Candi Buddha di Kalibukbuk adalah peninggalan pada abad antara ke 9 / 10. Pada abad itu telah berkembang ajaran Buddha di Jawa Tengah pada jaman Mataram kuno dan pada jaman raja Empu Sindok bergeser ke Jawa Timur. Empu Sindok beragama Ciwa, namun agama Buddha Tantrayana juga diberikan berkembang. Seni budaya tumbuh dengan suburnya. Empu Sindok mempunyai cicit perempuan bernama Mahendradatta pergi ke Bali, kawin dengan raja Bali yang bernama Warmadewa Udayana. Mahendradatta bergelar Gunapriyadharmapatni yang rupanya lebih berpengaruh dalam bidang kerohian daripada sang raja Udayana yang penganut Buddha Mahayana. Dari pasangan ini melahirkan Erlangga yang kemudian menjadi raja di Kediri Jawa Timur. Di Pulau Bali pada jaman Bali Kuna terdapat sekitar sembilan sekte keagamaan, yaitu Bhairawa, Pasupata, Siwa Sidanta, Waisnawa, Budha, Brahma, Resi, Sora dan Ganapatya. Terjadilah persaingan yang sangat

tajam di antara mereka. Masing-masing sekte menyatakan bahwa dewa pujaan mereka sendiri (istadewata) adalah yang paling utama sedangkan yang lain dianggap lebih rendah. Jadi, dari bidang keagamaan kondisi masyarakat Bali jaman itu terancam konflik. Walaupun tidak mengganggu jalannya pemerintahan, namun kondisi seperti itu menjadi pengamatan Sri Gunapriyadharmapatni beserta raja Udayana, sehingga perlu mendatangkan Empu Kuturan dari Jawa untuk diangkat sebagai Senapati namun beliau menolak. Tetapi Empu Kuturan kemudian berhasil menjadi Ketua Majelis "Pakira-kiran I Jro Makabehan". Empu Kuturan yang sebagai penganut ajaran Buddha sangat memperhatikan kondisi Bali pada waktu itu. Maka dipandang perlu menghimpun para Pandita asal dari Jawa.
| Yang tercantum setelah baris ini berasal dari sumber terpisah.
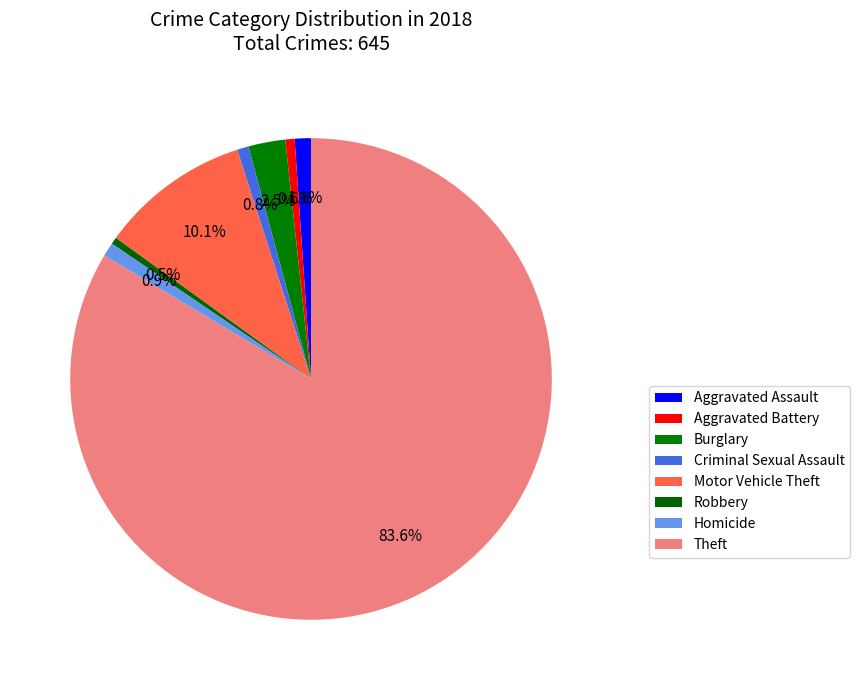

Combined, what portion of the pie is Aggravated Assault and Aggravated Battery?

1.7%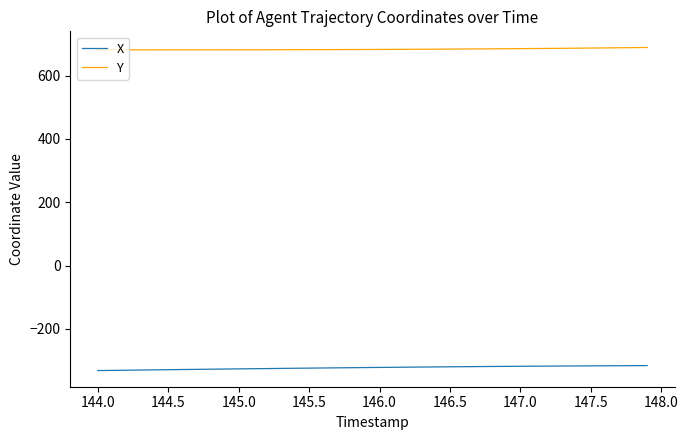

Rank the series by their maximum value, from lowest to highest.

X, Y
Mereka adalah Empu Kuturan, Empu Smeru, Empu Gana, Empu Gni Jaya dan Empu Beradah. Mereka datang ke Bali, kecuali Empu Beradah yang tetap berada di Jawa. Mereka membuat pertemuan besar di Pura Samuan Tiga. ".........nguni duk pamadegan Cri Gunapriyadharmapatni Udayana Warmadewa, hana pasamuan agung iwa Budha kalawan Bali Aga, ya hetunya hana desa pakraman mwang kahyangan tiga maka kraman ikang desa para desa Bali Aga". Artinya: "....dahulu kala pada saat bertahtanya Cri Gunapriyadbarmapatni dan suaminya Udayana Warmadewa, ada musyawarah besar iwa Budha dan Bali Aga itulah asal mulanya ada desa pekraman dan Kahyangan Tiga sebagai tatanan kehidupan dan masing-masing desa Bali Aga. Untuk menyatukan seluruh konsep yang berkembang dalam masingmasing sekte, maka Panca Pandita di bawah pimpinan Empu Kuturan memperkenalkan konsep Tri Murti yang sejak itu menjadi pegangan hidup masyarakat di Bali. "Ndan len kita Buddha rupa Ciwa pati urip ikang tri mandala, Sang sangkan paraning sarat ganal alit kita ala ayu kojaring aji. Upetti stitti lilaning dadi kita katramanani paramarta Sogata. Artinya: "Tidak lain Engkau Buddha yang berupa Ciwa, berkuasa menghidupmatikan sekalian makhluk penghuni tiga alam semesta dan Engkaulah yang menjadi pokok asal sekalian kehidupan besar kecil di dunia, serta yang menciptakan adanya baik dan buruk, demikian ajaran agama yang berasaskan nilai-nilai kelahiran dan kematian yang diciptakan tiada lain oleh Engkau Ciwa-Buddha". Pemahaman Ciwa-Buddha dan Tri Murti dijadikan dasar falsafah keagamaan di Bali. Konsep ini diterapkan di desa pakraman di Bali dalam

bentuk Kahyangan Tiga. Di setiap keluarga didirikan bentuk Sanggah Kemulan. Juga disebutkan Sanghyang Kamahayanikan merupakan inti ajaran Ciwa Buddha yang diterapkan dan sejak itu sampai sekarang menjadi dasar peri kehidupan beragama di Bali. Perkembangan kebudayaan bersumber dari falsafah dan ajaran Empu Kuturan.